** ÉNONCÉ ÉCRIT **
Les affirmations (a), (b) et (c) concordent-elles avec le texte sur Enda Tamweel ? Pour chacune, répondez par oui ou par non et citez les mots décisifs du texte.
(a) Raja Fehli a obtenu de sa banque un prêt de 10 000 dinars.
(b) Les entreprises de la région de Sidi Bouzid pouvaient se procurer des cadrages de fer sur place.
(c) En Tunisie, l’économie informelle représente 34 % du PIB.

** TEXTE À LIRE **
Cadrages de fer, jeune diplômée et perspectives d’avenir : comment l’institution de microfinance Enda Tamweel soutient les micro-entrepreneurs qui éprouvent des difficultés à accéder au système financier classique.
A 28 ans, Raja Fehli découvre les métiers de la construction.
Munie d’un diplôme universitaire de gestion de production et de commerce international, Fehli décide en 2017 de rester dans sa région de Sidi Bouzid, dans le centre de la Tunisie. A défaut d’opportunités d’emploi, elle prend les choses en mains. Elle remarque l’ubiquité d’un certain élément dans la construction: les cadrages de fer.
Les cadrages de fer sont indispensables pour la fabrication des armatures, des coffrages pour les dalles et pour les poutres de construction. Pourtant dans sa région, les entreprises ont besoin de se déplacer jusqu’à Tunis, à 300 km de là, pour s’en procurer. Cela lui met la puce à l’oreille. Raja décide de lancer son propre atelier de fabrication de ce matériau. Le fait que le métier soit traditionnellement pratiqué par des hommes l’encourage à tout faire pour réussir.
« Le fait que cette niche ait été très peu exploitée jusque-là et que peu de femmes aient osé ce pari ont fini par me convaincre, » dit Raja.
Raja a besoin d’un financement, mais elle ne dispose que de peu de garanties. Le prêt de 10 000 dinars (3 200 euros) qu’elle obtient de sa banque ne lui permet pas de lancer son projet. Il lui faut un complément.
Elle se tourne alors vers Enda Tamweel, une institution de microfinance bien connue dans la région. En 30 ans d’existence, Enda Tamweel a fourni plus de trois millions de micro-crédits à près de 900 000 personnes, et injecté plus de 1.6 milliard d’euros dans l’économie locale. Enda Tamweel procure à Raja les 3 000 dinars (1000 euros) supplémentaires dont elle a besoin ainsi qu’une formation en création d’entreprise qui lui permettent de démarrer son activité.
Un type de prêt adapté aux besoins du marché
Les institutions de microfinances telles que Enda Tamweel existent afin de servir les populations qui éprouvent des difficultés à accéder au système financier classique : celles évoluant dans un milieu rural ou défavorisé caractérisé par l’économie informelle, qui représente 34% du PIB en Tunisie. Les institutions de microfinance ont cependant besoin de ressources pour pouvoir fournir des services adaptés à une clientèle de plus en plus nombreuse et diversifiée.
La Banque Européenne d’Investissement (BEI) les soutient au cours de leur croissance et développement. Elle les appuie dans leur contribution au progrès social via le micro-entreprenariat et dans la promotion de l’inclusion financière, en particulier des clients les plus vulnérables tels que les jeunes, les femmes, et les individus situés dans des zones rurales défavorisées. Enda a reçu un prêt de l’équivalent de 8,5 millions d’euros en dinars tunisiens à ces fins.
Enda Tamweel a été à l’avant-garde du secteur microcrédit en Tunisie, un leader de standing et un modèle dans la région Afrique du Nord et le Moyen-Orient.

** LISTE **
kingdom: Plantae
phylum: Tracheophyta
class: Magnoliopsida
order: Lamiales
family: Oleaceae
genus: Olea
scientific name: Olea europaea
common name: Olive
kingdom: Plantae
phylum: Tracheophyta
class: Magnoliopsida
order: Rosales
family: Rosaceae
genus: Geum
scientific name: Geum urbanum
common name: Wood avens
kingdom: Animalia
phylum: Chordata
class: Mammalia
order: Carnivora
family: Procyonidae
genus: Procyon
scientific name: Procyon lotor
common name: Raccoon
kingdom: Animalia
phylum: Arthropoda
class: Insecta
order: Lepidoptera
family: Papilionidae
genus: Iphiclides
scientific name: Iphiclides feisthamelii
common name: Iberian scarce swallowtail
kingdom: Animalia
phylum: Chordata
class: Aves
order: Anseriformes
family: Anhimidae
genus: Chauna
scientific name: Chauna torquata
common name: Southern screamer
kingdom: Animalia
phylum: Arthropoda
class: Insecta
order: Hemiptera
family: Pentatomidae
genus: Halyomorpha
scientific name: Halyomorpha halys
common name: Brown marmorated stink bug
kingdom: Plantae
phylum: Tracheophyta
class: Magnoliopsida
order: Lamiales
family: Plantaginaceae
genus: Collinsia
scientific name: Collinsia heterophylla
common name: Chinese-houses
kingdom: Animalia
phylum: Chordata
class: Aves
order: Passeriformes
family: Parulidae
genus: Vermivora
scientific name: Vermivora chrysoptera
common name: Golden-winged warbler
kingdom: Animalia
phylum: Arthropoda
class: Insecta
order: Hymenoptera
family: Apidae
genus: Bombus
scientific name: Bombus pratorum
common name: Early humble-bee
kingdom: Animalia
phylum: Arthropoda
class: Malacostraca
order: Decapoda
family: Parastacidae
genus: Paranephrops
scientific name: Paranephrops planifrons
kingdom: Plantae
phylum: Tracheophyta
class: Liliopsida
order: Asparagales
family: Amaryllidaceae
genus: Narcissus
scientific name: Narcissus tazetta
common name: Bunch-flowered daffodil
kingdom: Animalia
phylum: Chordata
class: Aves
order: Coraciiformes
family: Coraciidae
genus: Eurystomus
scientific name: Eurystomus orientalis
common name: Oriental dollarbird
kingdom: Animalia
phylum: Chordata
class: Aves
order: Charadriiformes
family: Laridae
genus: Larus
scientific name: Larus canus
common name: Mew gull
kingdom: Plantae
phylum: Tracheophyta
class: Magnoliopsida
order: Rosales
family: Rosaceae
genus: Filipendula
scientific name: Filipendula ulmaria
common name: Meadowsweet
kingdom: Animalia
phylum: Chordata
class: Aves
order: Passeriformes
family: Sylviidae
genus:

** RÉSULTAT OBTENU **
(a) Oui : « Le prêt de 10 000 dinars (3 200 euros) qu’elle obtient de sa banque ».
(b) Non : « les entreprises ont besoin de se déplacer jusqu’à Tunis, à 300 km de là, pour s’en procurer ».
(c) Oui : « l’économie informelle, qui représente 34% du PIB en Tunisie ».